### RECORDS TO USE

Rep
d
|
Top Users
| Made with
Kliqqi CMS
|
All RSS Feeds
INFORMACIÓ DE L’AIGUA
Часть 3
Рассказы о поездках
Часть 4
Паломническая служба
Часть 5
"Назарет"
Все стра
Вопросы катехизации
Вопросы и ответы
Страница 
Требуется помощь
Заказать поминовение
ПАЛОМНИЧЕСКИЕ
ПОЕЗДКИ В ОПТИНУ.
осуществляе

==

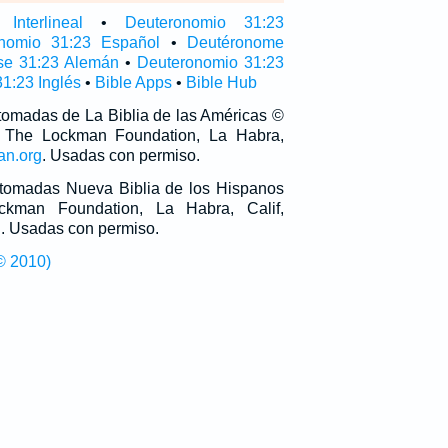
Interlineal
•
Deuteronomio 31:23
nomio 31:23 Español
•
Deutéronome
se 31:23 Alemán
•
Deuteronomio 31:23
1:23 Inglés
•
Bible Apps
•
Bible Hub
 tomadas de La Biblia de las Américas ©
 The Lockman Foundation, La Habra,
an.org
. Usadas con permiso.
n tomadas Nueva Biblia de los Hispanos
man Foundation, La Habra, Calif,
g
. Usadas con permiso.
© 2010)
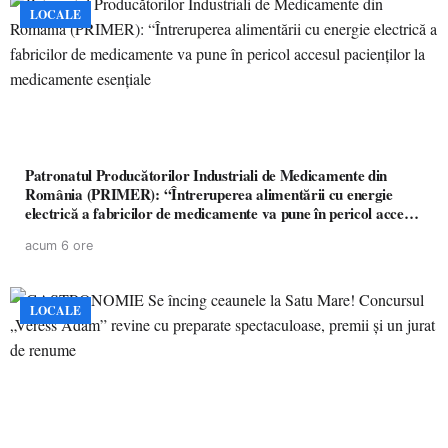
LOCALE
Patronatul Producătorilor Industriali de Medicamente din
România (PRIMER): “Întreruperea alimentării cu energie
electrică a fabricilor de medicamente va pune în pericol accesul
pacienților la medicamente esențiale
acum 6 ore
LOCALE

### ASSIGNMENT
From the data above, pull out every line containing the string "Вопросы". Case counts.

### WRITTEN ANSWER
Вопросы катехизации
Вопросы и ответы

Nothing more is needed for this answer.